Find the line containing "gaurdaino: elkartasuna, komunitate" in the entries below. Restate it and each line after it, word for word, up to and including the line containing "abre inscrições para".

★ ★ ★ ★ ★ ★ ★

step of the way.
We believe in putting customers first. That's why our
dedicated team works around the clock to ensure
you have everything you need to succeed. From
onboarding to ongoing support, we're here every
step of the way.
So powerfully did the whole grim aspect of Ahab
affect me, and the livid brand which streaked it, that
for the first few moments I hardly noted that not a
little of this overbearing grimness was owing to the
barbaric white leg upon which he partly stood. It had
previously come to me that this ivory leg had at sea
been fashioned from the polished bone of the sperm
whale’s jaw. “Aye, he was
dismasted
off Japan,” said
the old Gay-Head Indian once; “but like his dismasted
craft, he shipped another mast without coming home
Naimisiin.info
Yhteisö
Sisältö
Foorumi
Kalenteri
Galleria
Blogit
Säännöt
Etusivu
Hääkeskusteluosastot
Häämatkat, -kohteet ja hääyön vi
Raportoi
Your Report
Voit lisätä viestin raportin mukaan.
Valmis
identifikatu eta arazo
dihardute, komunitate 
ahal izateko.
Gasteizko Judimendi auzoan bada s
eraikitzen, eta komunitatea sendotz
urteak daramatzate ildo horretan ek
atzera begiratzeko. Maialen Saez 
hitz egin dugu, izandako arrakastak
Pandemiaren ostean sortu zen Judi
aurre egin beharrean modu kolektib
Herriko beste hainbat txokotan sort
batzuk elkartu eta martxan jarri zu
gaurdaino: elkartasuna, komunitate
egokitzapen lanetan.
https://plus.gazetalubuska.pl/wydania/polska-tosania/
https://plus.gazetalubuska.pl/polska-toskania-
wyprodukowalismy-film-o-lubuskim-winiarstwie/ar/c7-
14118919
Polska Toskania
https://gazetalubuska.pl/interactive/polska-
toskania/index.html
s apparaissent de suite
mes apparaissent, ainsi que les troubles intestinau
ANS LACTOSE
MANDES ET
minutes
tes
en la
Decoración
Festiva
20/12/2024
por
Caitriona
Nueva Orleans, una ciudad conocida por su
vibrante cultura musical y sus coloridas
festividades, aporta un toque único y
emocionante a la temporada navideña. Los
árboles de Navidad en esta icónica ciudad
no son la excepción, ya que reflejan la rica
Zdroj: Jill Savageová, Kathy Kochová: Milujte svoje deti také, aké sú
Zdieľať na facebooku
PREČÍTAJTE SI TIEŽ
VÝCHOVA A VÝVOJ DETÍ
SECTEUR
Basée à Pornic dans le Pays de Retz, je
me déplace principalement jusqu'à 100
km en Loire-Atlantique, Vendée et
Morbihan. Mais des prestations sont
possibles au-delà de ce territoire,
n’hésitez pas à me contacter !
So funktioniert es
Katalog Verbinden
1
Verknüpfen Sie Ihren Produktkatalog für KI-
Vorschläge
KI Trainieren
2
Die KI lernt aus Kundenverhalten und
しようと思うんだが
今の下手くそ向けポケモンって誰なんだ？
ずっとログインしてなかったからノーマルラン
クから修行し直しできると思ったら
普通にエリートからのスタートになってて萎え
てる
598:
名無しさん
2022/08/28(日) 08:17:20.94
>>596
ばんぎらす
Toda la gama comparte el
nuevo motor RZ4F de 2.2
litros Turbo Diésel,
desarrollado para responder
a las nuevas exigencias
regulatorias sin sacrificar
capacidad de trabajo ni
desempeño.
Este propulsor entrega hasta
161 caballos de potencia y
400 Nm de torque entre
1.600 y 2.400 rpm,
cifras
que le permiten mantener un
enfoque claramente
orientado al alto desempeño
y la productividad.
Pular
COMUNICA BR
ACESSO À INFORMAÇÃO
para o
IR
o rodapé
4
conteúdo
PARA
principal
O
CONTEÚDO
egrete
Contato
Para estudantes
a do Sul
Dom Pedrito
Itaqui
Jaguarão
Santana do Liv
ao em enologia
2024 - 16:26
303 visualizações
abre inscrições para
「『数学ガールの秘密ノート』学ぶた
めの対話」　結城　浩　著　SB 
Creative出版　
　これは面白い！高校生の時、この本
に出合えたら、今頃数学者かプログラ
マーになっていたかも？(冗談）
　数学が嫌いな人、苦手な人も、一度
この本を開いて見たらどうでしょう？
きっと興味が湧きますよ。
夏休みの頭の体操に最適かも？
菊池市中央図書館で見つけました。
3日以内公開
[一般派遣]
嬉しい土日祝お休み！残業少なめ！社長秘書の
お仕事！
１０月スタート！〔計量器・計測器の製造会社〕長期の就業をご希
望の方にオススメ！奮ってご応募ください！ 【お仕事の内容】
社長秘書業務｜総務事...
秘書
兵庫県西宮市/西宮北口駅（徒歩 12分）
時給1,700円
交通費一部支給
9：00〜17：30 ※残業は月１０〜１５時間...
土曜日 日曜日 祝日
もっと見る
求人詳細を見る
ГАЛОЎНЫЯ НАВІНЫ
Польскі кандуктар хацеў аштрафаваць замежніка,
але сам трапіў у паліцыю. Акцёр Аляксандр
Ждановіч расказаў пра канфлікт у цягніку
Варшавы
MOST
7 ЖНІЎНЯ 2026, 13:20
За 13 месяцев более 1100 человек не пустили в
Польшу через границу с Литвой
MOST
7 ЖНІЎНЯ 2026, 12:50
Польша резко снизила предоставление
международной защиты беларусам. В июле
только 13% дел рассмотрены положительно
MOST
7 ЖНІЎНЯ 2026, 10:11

★ ★ ★ ★ ★ ★ ★

- Response -
gaurdaino: elkartasuna, komunitate
egokitzapen lanetan.
https://plus.gazetalubuska.pl/wydania/polska-tosania/
https://plus.gazetalubuska.pl/polska-toskania-
wyprodukowalismy-film-o-lubuskim-winiarstwie/ar/c7-
14118919
Polska Toskania
https://gazetalubuska.pl/interactive/polska-
toskania/index.html
s apparaissent de suite
mes apparaissent, ainsi que les troubles intestinau
ANS LACTOSE
MANDES ET
minutes
tes
en la
Decoración
Festiva
20/12/2024
por
Caitriona
Nueva Orleans, una ciudad conocida por su
vibrante cultura musical y sus coloridas
festividades, aporta un toque único y
emocionante a la temporada navideña. Los
árboles de Navidad en esta icónica ciudad
no son la excepción, ya que reflejan la rica
Zdroj: Jill Savageová, Kathy Kochová: Milujte svoje deti také, aké sú
Zdieľať na facebooku
PREČÍTAJTE SI TIEŽ
VÝCHOVA A VÝVOJ DETÍ
SECTEUR
Basée à Pornic dans le Pays de Retz, je
me déplace principalement jusqu'à 100
km en Loire-Atlantique, Vendée et
Morbihan. Mais des prestations sont
possibles au-delà de ce territoire,
n’hésitez pas à me contacter !
So funktioniert es
Katalog Verbinden
1
Verknüpfen Sie Ihren Produktkatalog für KI-
Vorschläge
KI Trainieren
2
Die KI lernt aus Kundenverhalten und
しようと思うんだが
今の下手くそ向けポケモンって誰なんだ？
ずっとログインしてなかったからノーマルラン
クから修行し直しできると思ったら
普通にエリートからのスタートになってて萎え
てる
598:
名無しさん
2022/08/28(日) 08:17:20.94
>>596
ばんぎらす
Toda la gama comparte el
nuevo motor RZ4F de 2.2
litros Turbo Diésel,
desarrollado para responder
a las nuevas exigencias
regulatorias sin sacrificar
capacidad de trabajo ni
desempeño.
Este propulsor entrega hasta
161 caballos de potencia y
400 Nm de torque entre
1.600 y 2.400 rpm,
cifras
que le permiten mantener un
enfoque claramente
orientado al alto desempeño
y la productividad.
Pular
COMUNICA BR
ACESSO À INFORMAÇÃO
para o
IR
o rodapé
4
conteúdo
PARA
principal
O
CONTEÚDO
egrete
Contato
Para estudantes
a do Sul
Dom Pedrito
Itaqui
Jaguarão
Santana do Liv
ao em enologia
2024 - 16:26
303 visualizações
abre inscrições para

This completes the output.